» PAGE:
——

Game Changers

5 Things to Know About Johnny Farrell, the Newest Member of the World Golf Hall of Fame

By Ryan Adams, PGA
Published on

Who is Johnny Farrell?
That might be the question a lot of people ask when they hear his name being inducted into the World Golf Hall of Fame tonight in Pinehurst. A quick search online may happen next, and it may pull up that he defeated Bobby Jones in a playoff to win the 1928 U.S. Open.
Of course, that’s what Farrell is known for most is taking down one of golf’s iconic names during his heyday in Jones. But it’s far from the only thing. He was also a revered PGA of America Golf Professional, especially as the Head Professional at famed Baltusrol Golf Club in New Jersey.
And the more you dig into Farrell’s story, the more you’ll see that he wasn’t just the 1928 U.S. Open Champion — he, like Jones, is one of golf’s legendary icons.
Here are five things to know about Johnny Farrell.
He got his start at Siwanoy Country Club
Born in Westchester, New York, to very poor Irish immigrant parents, Farrell’s father died at age 4. It meant that he needed to find a way to support his family and so, at 8 years old, he started shagging golf balls at Siwanoy Country Club, where his older brother Jimmy already worked. Jerome Travers, the 1915 U.S. Open Champion saw his swing one day at the range and remarked, “You’ve got some talent.”
Farrell became more interested in the game and gained the respect of Travers, eventually becoming Siwanoy’s caddie master and assistant professional in 1916. It’s at Siwanoy where the membership began to support Farrell in his playing endeavors and he would never forget that the rest of his life.

——

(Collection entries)
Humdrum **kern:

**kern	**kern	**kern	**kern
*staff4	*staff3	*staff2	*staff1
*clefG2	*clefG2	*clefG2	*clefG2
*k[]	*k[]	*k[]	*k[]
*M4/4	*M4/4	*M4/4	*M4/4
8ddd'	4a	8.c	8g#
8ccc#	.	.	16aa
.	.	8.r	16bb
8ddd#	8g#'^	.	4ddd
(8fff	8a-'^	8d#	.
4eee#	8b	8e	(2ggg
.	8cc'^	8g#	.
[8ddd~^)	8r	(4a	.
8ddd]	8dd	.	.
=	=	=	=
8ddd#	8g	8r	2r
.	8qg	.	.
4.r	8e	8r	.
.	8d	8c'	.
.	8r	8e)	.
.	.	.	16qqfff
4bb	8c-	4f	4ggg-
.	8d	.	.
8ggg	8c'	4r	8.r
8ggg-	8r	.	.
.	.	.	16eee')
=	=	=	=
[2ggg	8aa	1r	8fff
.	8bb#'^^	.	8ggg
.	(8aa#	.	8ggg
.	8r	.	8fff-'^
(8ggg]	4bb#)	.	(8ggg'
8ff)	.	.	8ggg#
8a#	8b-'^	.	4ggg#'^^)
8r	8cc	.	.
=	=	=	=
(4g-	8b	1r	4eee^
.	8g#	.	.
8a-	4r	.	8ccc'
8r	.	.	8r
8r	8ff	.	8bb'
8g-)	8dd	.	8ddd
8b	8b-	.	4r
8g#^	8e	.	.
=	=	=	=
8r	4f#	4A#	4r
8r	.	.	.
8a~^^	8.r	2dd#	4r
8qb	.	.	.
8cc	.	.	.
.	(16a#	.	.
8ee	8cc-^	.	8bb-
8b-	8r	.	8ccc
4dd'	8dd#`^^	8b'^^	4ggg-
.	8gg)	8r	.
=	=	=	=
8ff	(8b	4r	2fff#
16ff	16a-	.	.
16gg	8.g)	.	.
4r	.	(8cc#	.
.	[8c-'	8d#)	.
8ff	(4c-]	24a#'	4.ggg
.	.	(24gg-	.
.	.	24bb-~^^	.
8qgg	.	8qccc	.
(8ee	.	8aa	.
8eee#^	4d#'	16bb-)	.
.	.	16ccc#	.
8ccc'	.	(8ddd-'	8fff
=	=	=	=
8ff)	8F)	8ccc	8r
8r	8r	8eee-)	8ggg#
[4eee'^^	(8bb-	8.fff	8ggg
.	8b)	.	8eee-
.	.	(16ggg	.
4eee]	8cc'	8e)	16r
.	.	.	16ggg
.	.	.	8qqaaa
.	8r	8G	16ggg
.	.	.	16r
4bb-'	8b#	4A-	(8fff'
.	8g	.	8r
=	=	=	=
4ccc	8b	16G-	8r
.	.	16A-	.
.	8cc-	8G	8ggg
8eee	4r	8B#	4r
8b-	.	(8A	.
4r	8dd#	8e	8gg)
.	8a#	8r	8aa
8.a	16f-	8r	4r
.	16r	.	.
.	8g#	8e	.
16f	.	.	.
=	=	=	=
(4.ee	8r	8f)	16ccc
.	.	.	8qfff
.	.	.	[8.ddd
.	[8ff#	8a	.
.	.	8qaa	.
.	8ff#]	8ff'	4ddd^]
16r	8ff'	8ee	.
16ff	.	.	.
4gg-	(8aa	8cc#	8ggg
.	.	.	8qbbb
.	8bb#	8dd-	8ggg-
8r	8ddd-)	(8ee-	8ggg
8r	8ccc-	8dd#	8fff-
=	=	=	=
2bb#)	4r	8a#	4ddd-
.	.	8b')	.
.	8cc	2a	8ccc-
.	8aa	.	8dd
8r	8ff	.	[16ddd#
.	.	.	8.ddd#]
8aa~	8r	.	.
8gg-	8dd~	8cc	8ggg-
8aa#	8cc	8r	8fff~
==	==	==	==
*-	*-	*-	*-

——

» TASK BRIEF:
Continue the article on Johnny Farrell, picking up after its final sentence.

» RESPONSE TO THIS TASK:
In 1924, he accepted the job as co-Head Professional with Jimmy at nearby Quaker Ridge Golf Club. The membership there was equally supportive in providing Farrell with the resources to play — a gesture Farrell was equally lifelong grateful for, much like at Siwanoy. 
Played professionally for just 12 years, but amassed an amazing resume
The 1920s were Farrell’s taking off point. He turned professional in 1920 and by the end of 1927, he’d won 16 times on the PGA TOUR and played on the victorious first U.S. Ryder Cup Team in 1927 at Worcester Country Club. His name was becoming more well-known not just for his play but also for his appearances in golf coaching films that were released nationally.
Farrell with the U.S. Open Trophy.
Farrell with the U.S. Open Trophy.
And then, came 1928. That’s where Farrell famously battled Bobby Jones, then a two-time U.S. Open Champion as an amateur, to a tie after 72 holes of play at Olympia Fields near Chicago. Farrell would go on to win the 36-hole playoff by a stroke, and it was the high watermark of a blossoming career. He’d go on to win a handful more times, accumulating 22 PGA TOUR wins (27 total), a 2nd at the PGA Championship and Open Championship in 1929, and a 6-1-1 record on three U.S. Ryder Cup Teams.
Between his outstanding play, his dashing appearance — Rodman Wanamaker called him the “best dressed golfer” in 1928, and that’s saying something — and an obvious love for the game, Farrell was making a name for himself in golf. But he realized that winning didn’t come with a ton of money . . . so what could he do?
One of the very first professionals to create endorsements
Taking advantage of a sterling playing resume, a name known in films and good looks, Farrell became one of the first golfers to create the modern endorsement. Barbasol, Coca-Cola, Churchill, Lucky Strike, Ovaltine, Planters, Schwepps, Seagrams . . . all those name brands and more had Farrell as their celebrity endorser. He even created and designed clubs for Wilson, which was a real groundbreaking idea at the time.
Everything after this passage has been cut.